Autres efforts internationaux : Des acteurs régionaux, notamment le Conseil de paix et de sécurité africain, ont dirigé des efforts au Conseil de sécurité des Nations unies pour lever l’embargo sur les armes imposé à la Somalie. L’Union européenne et la Grande-Bretagne ont annoncé en juillet et août derniers des aides financières supplémentaires de 120 millions d’euros et de 2,3 millions de livres sterling respectivement pour soutenir l’armée somalienne et la Mission de l’Union africaine en Somalie.
Perspectives de la guerre contre le terrorisme et l’avenir du mouvement des jeunes:
- Succès gouvernemental et de ses alliés dans l’infliger de nouvelles défaites au mouvement et en le réduisant : La période à venir pourrait voir un affaiblissement supplémentaire du mouvement des jeunes, similaire à ce qui s’est passé entre 2011 et 2017. Cela nécessiterait une continuation et une intensification des efforts nationaux et internationaux pour mettre la pression sur le mouvement sous tous les aspects, notamment en sapant ses réseaux financiers, judiciaires et sécuritaires, en affaiblissant sa cohésion interne, en sapant son idéologie et sa capacité de combat, tout en lui infligeant une pression militaire coordonnée qui le forcerait à reculer. Ce scénario serait renforcé par l’augmentation du mécontentement populaire à l’égard du mouvement des jeunes, et l’importance croissante du Somalie dans l’évaluation stratégique des puissances rivales pour l’influence dans la Corne de l’Afrique, ainsi que les craintes des pays voisins d’une expansion de l’activité des jeunes sur leur territoire, ce qui les incite à coopérer davantage avec le gouvernement somalien pour réduire le mouvement et restaurer la sécurité et la stabilité dans ce pays.
- Le changement du cours de la guerre en faveur du mouvement des jeunes : Il existe encore de nombreux facteurs qui encouragent la croissance de l’activité terroriste en Somalie et dans la région, la plupart étant des défis sérieux difficiles à surmonter rapidement, en particulier en ce qui concerne la capacité non préparée de l’armée et de la sécurité somaliennes à assumer la responsabilité de la sécurité et à restaurer la stabilité dans le pays, en particulier dans le contexte de la poursuite de l’embargo sur les armes à l’encontre de l’armée somalienne, et l’aggravation des crises économiques et humanitaires dues à la vague de sécheresse et de famine, qui pèsent lourdement sur le gouvernement et le peuple somaliens et sont exploitées par les groupes terroristes pour consolider leur présence et renforcer leur légitimité.

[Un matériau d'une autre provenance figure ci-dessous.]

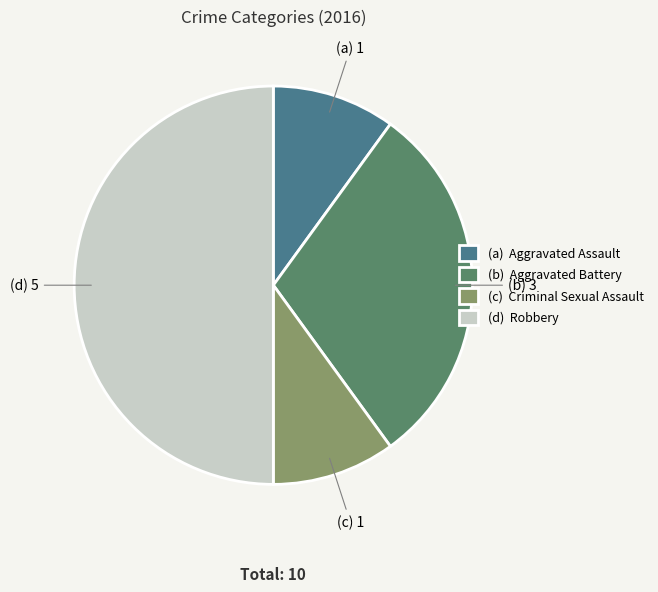

How many slices are in this pie chart?

4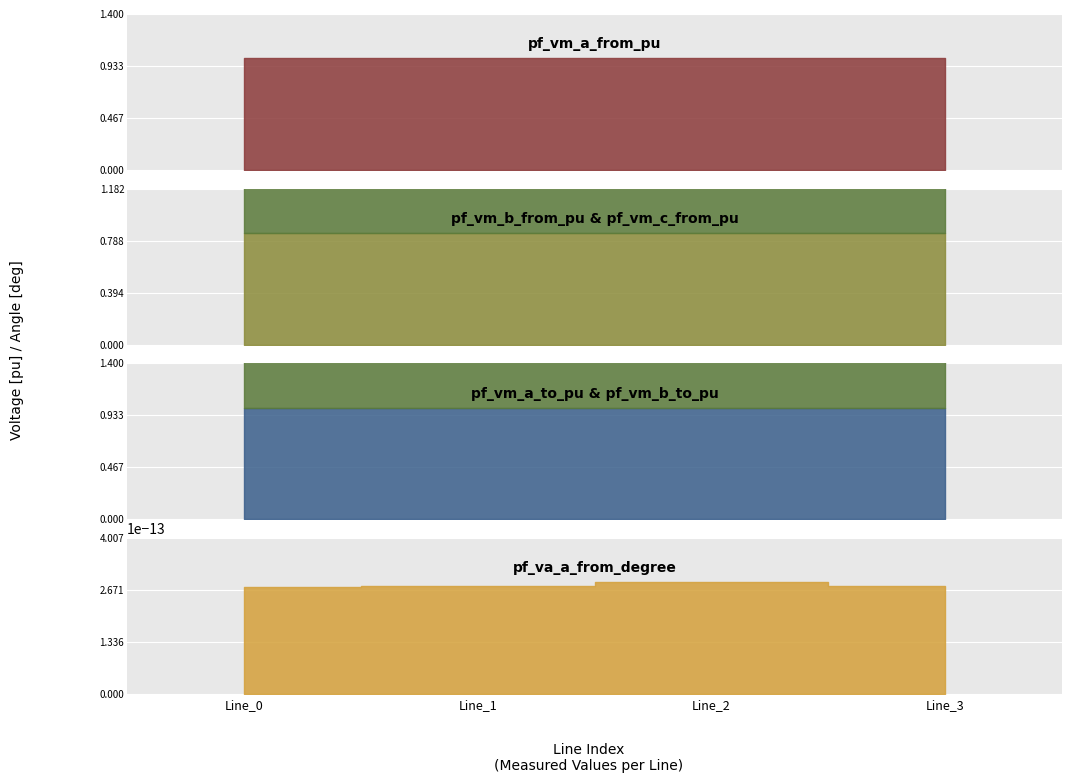

What are all the series names shown in the legend?

pf_vm_a_from_pu, pf_vm_b_from_pu, pf_vm_c_from_pu, pf_vm_a_to_pu, pf_vm_b_to_pu, pf_va_a_from_degree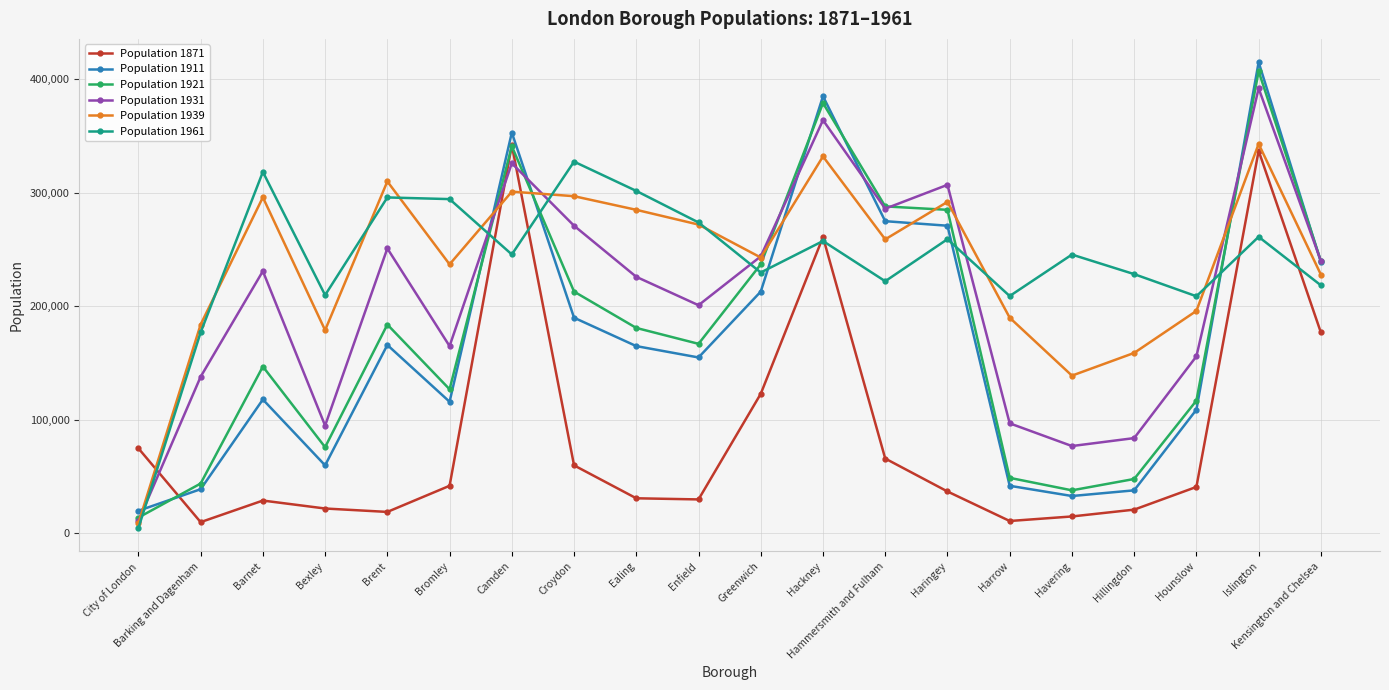

How many interior local peaks does the Population 1931 series have?

6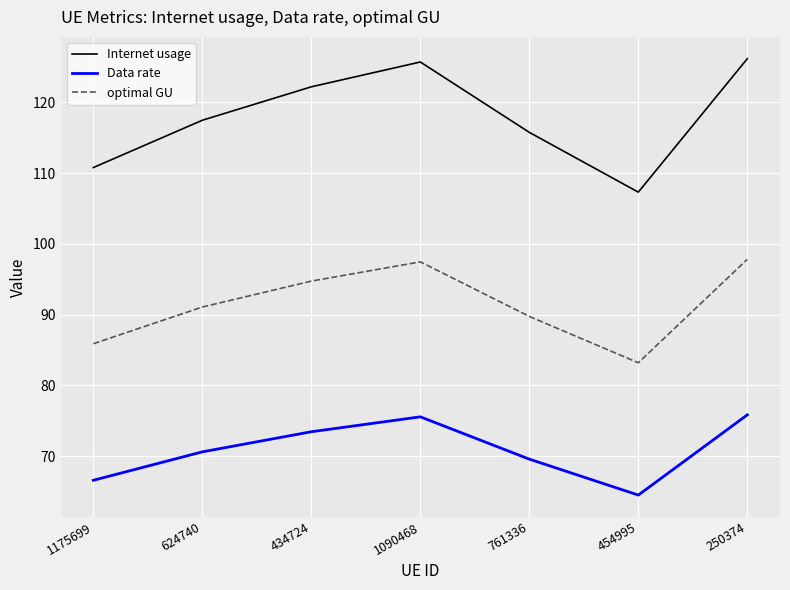

True or false: Data rate and Internet usage intersect in this chart.

False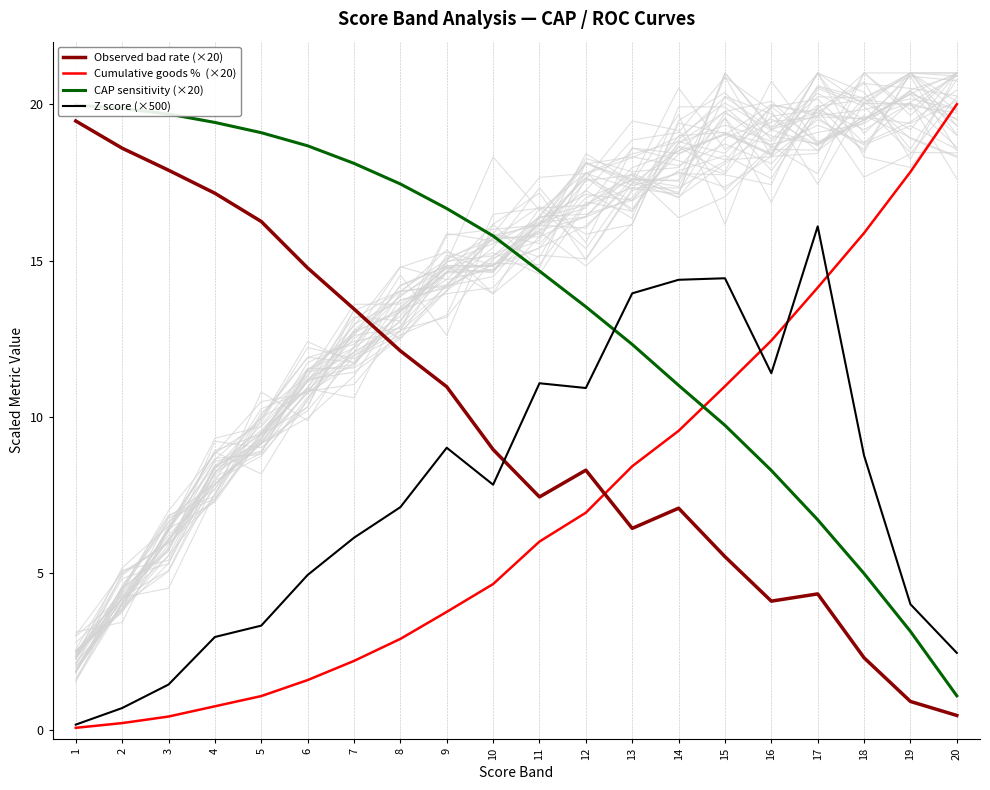

True or false: Observed bad rate (×20) has a value of 13.3 at 10.

False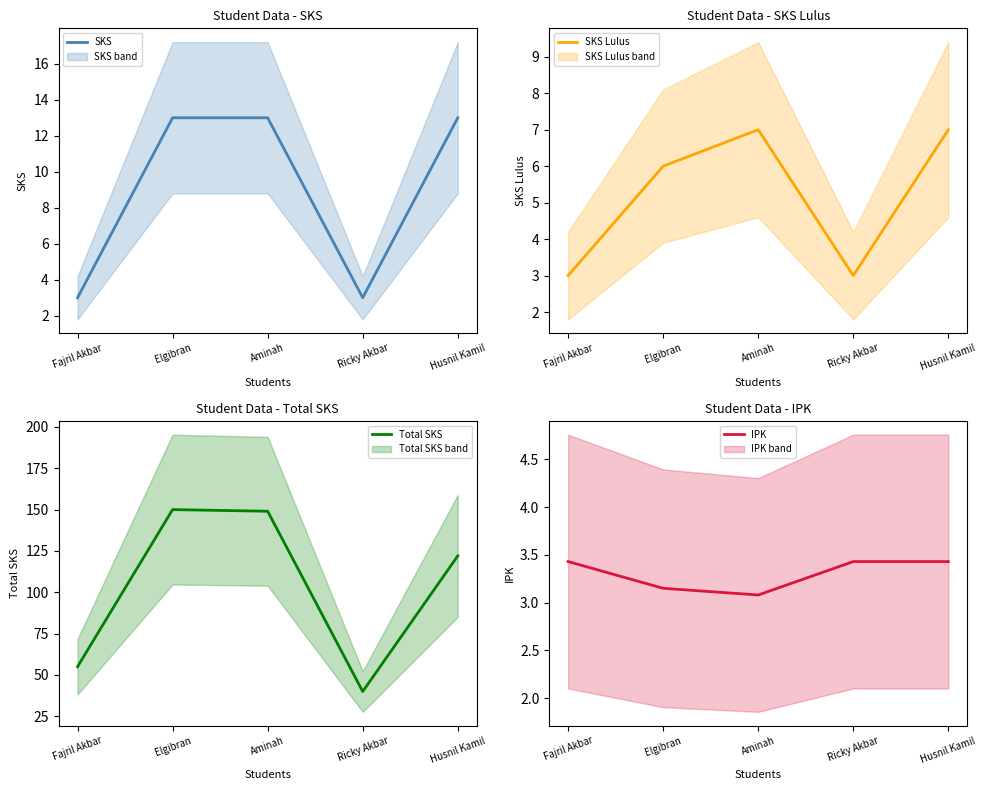

What is the lowest value of the Total SKS series?

40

- Le ralentissement de l’élan de la guerre contre le mouvement et le maintien de la situation telle qu’elle est : Cela pourrait être dû à une diminution du soutien extérieur et à un affaiblissement de l’intensité des combats contre le mouvement, en raison du coût élevé et décourageant de la guerre pour la Somalie et ses partenaires internationaux, ainsi que des priorités et des préoccupations plus pressantes, notamment la crise de la famine et l’augmentation du déplacement interne. Ceci entraînerait un retour du mouvement pour récupérer ce qu’il a perdu, et une poursuite de la guerre d’usure entre les deux parties.